El Banco Mundial anunció el pasado mes de mayo la concesión de 131 millones de dólares a Haití para mejorar sus infraestructuras y su resistencia a las catástrofes. Se asignarán 120 millones de dólares al Proyecto de Conectividad Resistente y Accesibilidad del Transporte Urbano de Haití. Se destinarán 11 millones de euros al Proyecto de Gestión de Riesgos y Resiliencia Climática.
El Banco Mundial apoya a Haití en otros ámbitos, como la salud y la educación. El Consejo de Administración del Banco Mundial había informado a mediados de junio que había aprobado una financiación adicional de 20 millones de dólares para el Proyecto de Fortalecimiento de la Atención Primaria de Salud y la Vigilancia en Haití (PROSYS). Un proyecto destinado a ampliar los servicios de atención primaria en varias zonas y a reforzar la capacidad de vigilancia de las enfermedades, en particular el cólera.
“El acceso a una atención sanitaria de calidad es fundamental para aliviar el ciclo de la pobreza, fortalecer el capital humano de Haití y ayudar a las generaciones futuras a alcanzar su pleno potencial”, ha dicho Laurent Msellati, jefe de las operaciones del Banco Mundial en Haití, quien ha señalado de paso que “Haití ha conseguido eliminar el cólera, sin que se haya detectado ningún caso en los últimos tres años; sin embargo, es necesario realizar esfuerzos adicionales en otros ámbitos, ya que menos de la mitad de los niños están totalmente vacunados y sólo un tercio de las mujeres dan a luz en centros sanitarios.”

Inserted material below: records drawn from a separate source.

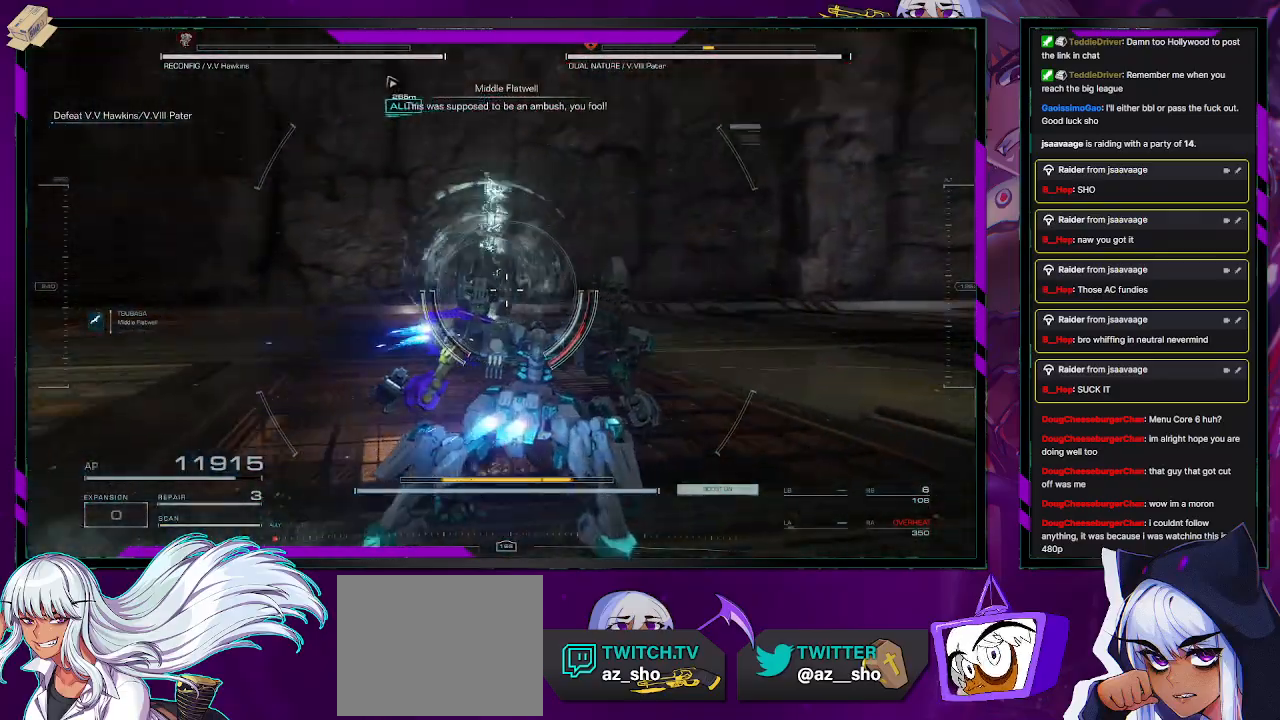
{"dt_ms": 500, "buttons": ["L1", "R2"], "left_stick": "down-right", "right_stick": "left", "events": []}
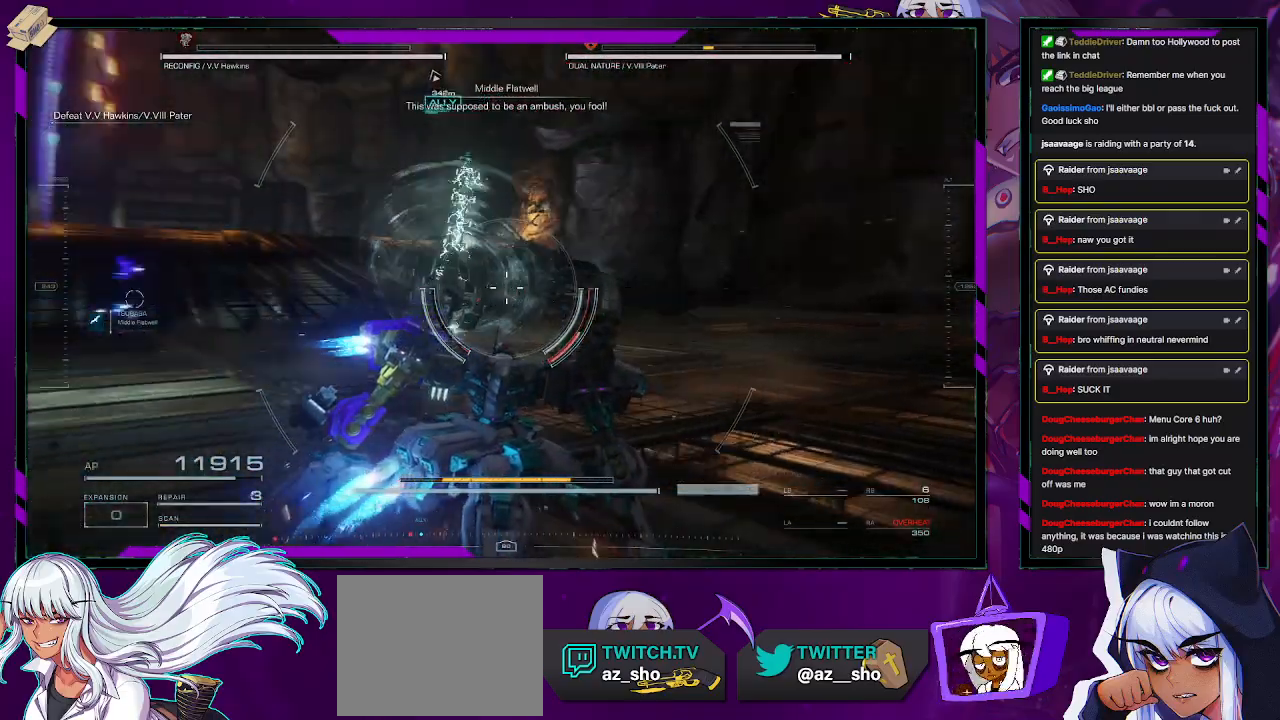
{"dt_ms": 500, "buttons": ["L1", "R2"], "left_stick": "down-right", "right_stick": "center", "events": [[67, "right_stick", "center"], [183, "right_stick", "left"], [400, "right_stick", "center"]]}
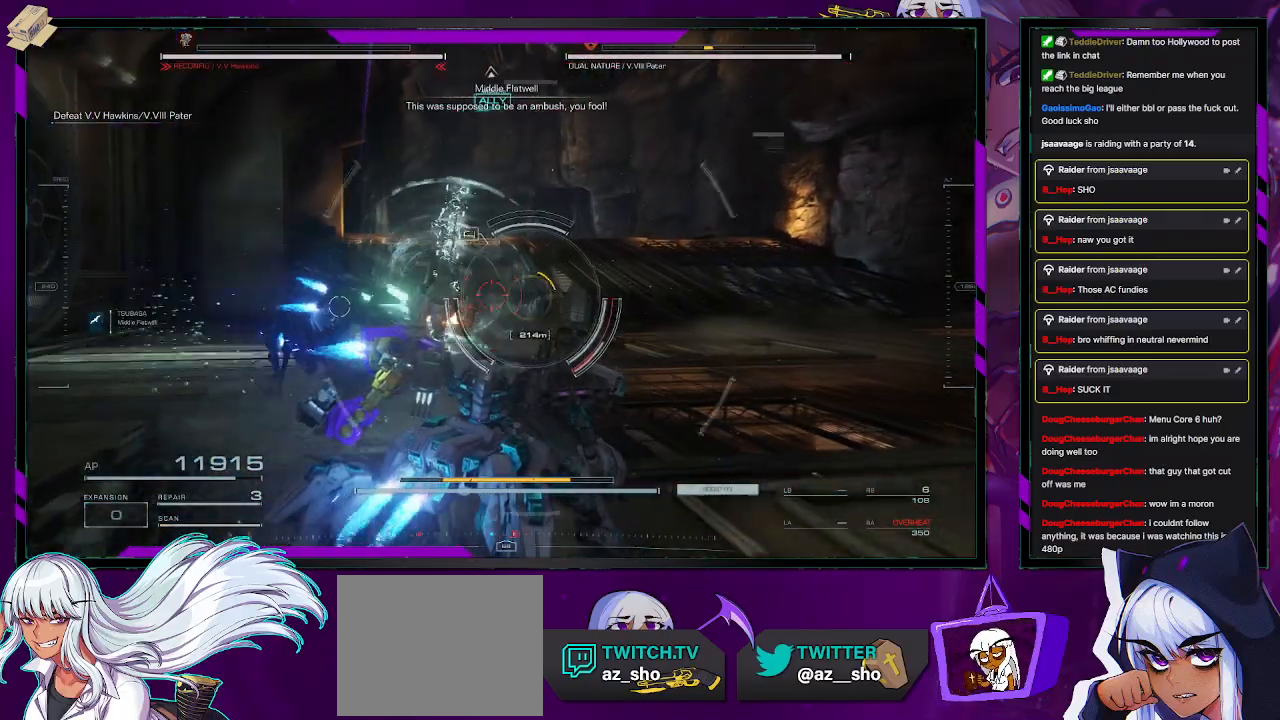
{"dt_ms": 500, "buttons": ["L1", "R2"], "left_stick": "right", "right_stick": "center", "events": [[33, "left_stick", "right"]]}
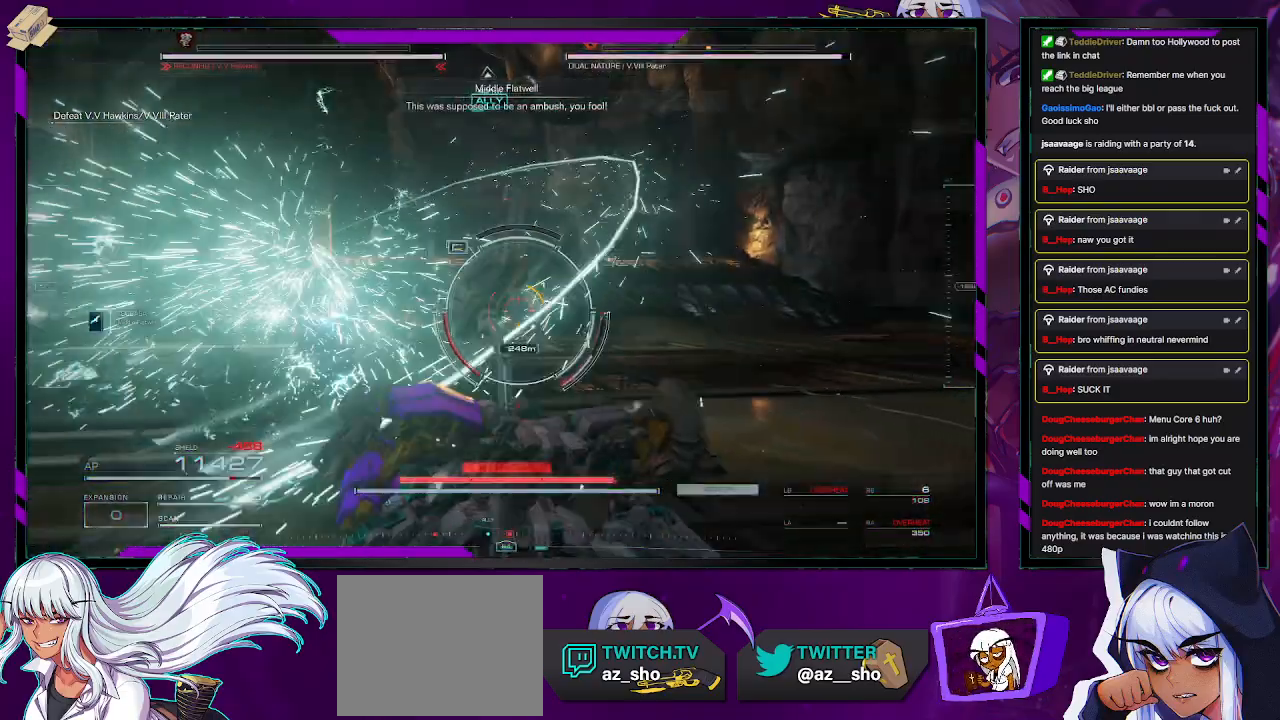
{"dt_ms": 500, "buttons": ["L1", "R2"], "left_stick": "up-right", "right_stick": "center", "events": [[100, "left_stick", "up-right"]]}
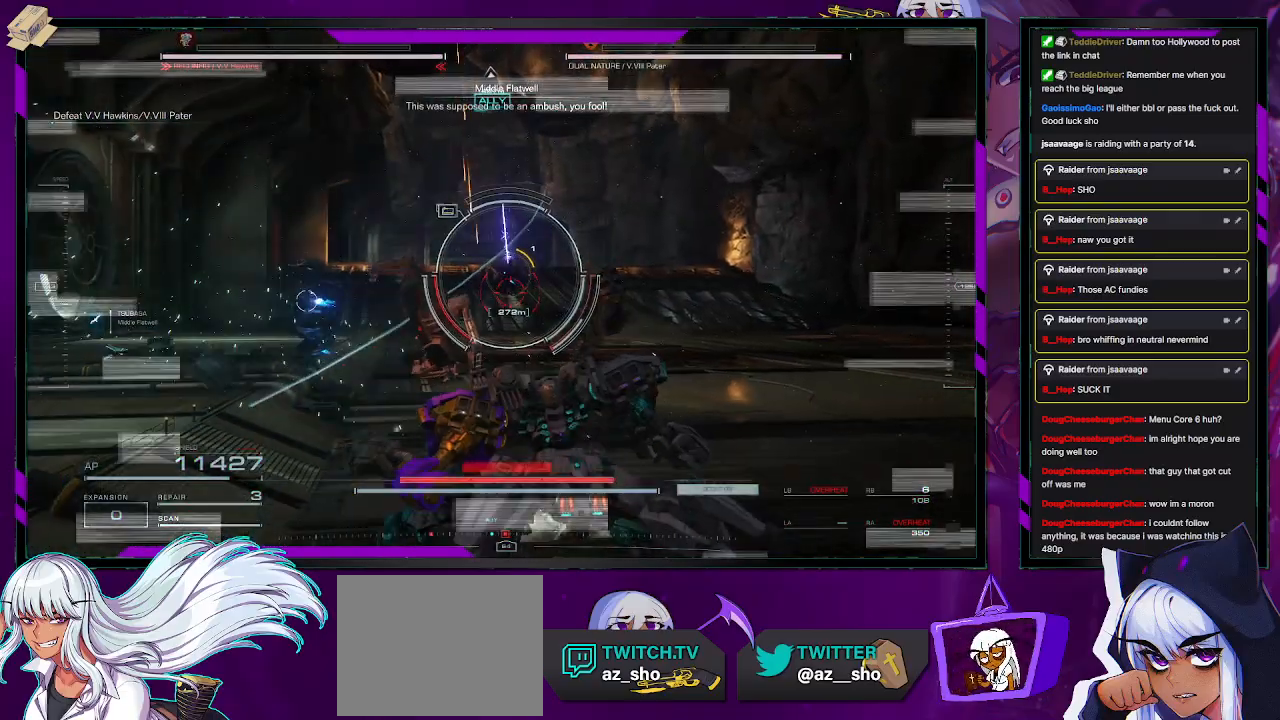
{"dt_ms": 500, "buttons": ["L1", "R2"], "left_stick": "up", "right_stick": "left", "events": [[283, "left_stick", "up"], [350, "right_stick", "left"]]}
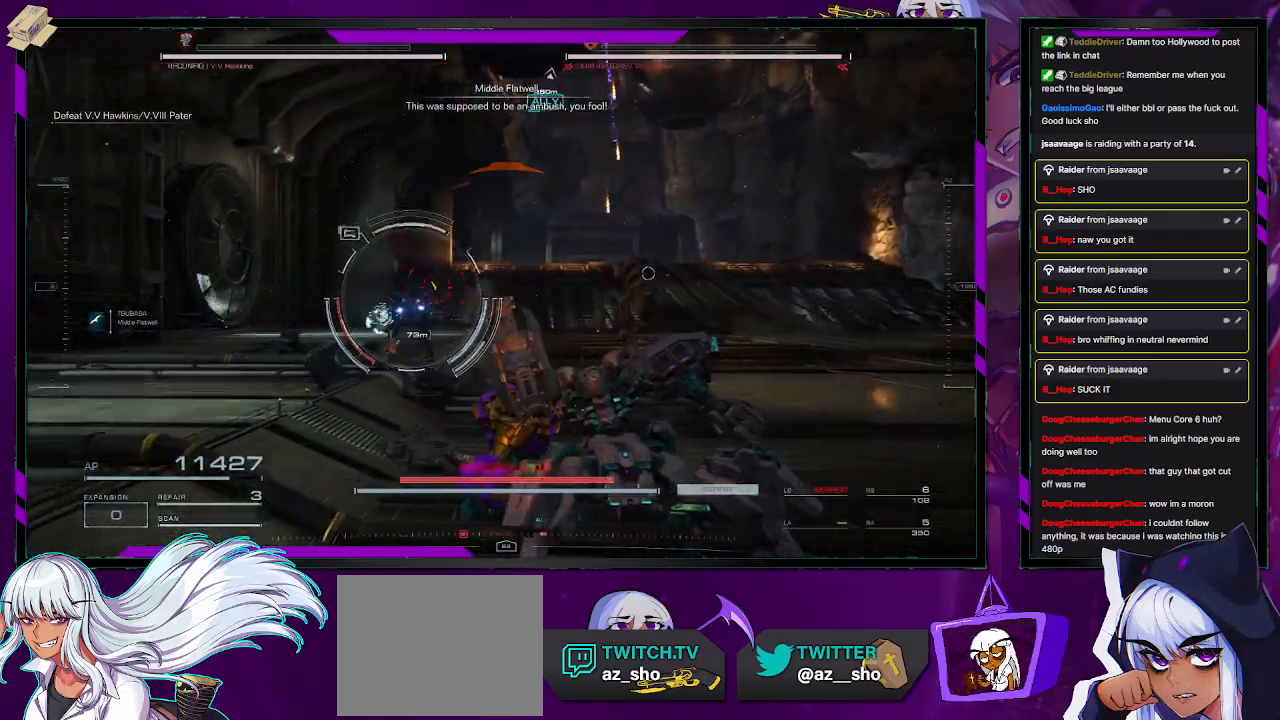
{"dt_ms": 1000, "buttons": ["R2"], "left_stick": "up", "right_stick": "center"}
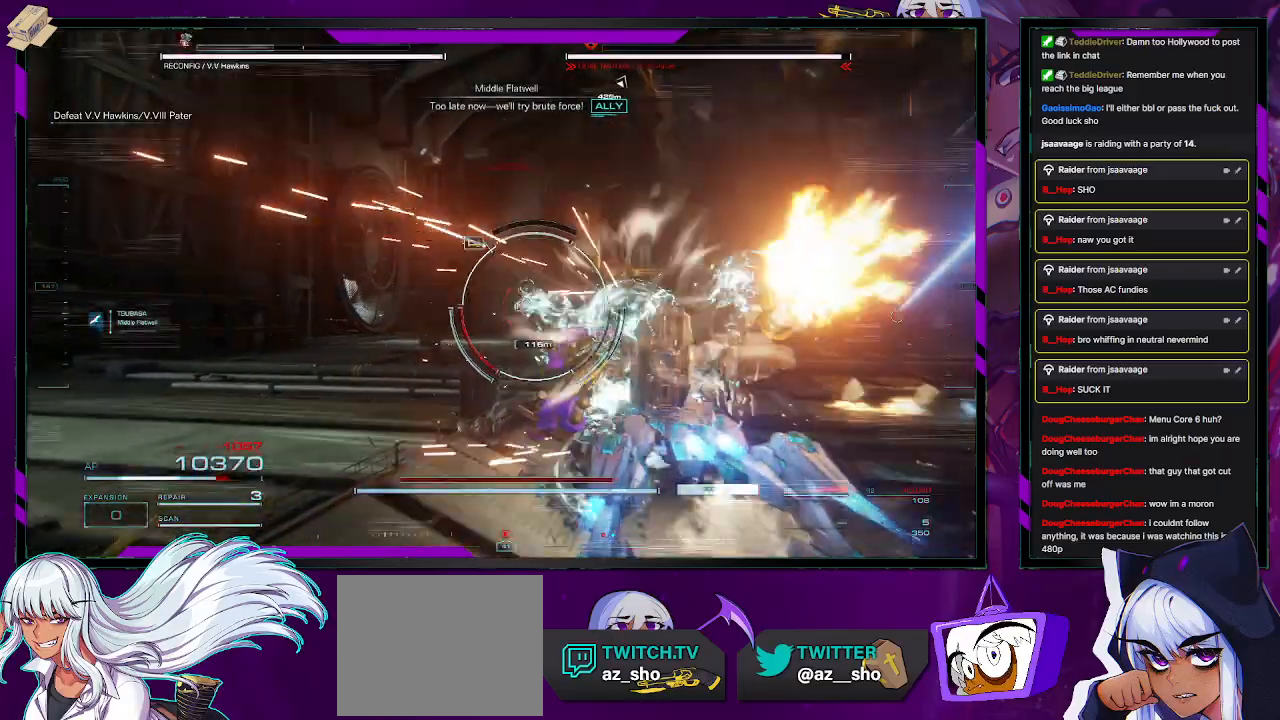
{"dt_ms": 500, "buttons": ["L1", "R2"], "left_stick": "up-left", "right_stick": "center", "events": [[67, "L1", "down"], [67, "left_stick", "up-left"]]}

El Banco Mundial tenía la intención de participar en la reconstrucción del sector sanitario del sur, afectado por el devastador terremoto del 14 de agosto.
Esta financiación adicional constituye una reposición de los fondos asignados debido a la emergencia”, dijo el Banco Mundial.
El organismo financiero mundial ya había aprobado, el 16 de mayo de 2019, un monto general de 70 millones de dólares -55 millones de dólares de la Asociación Internacional de Fomento (AIF) y 15 millones de dólares del Fondo de Financiamiento Global (FFG) para el sector de la salud de Haití.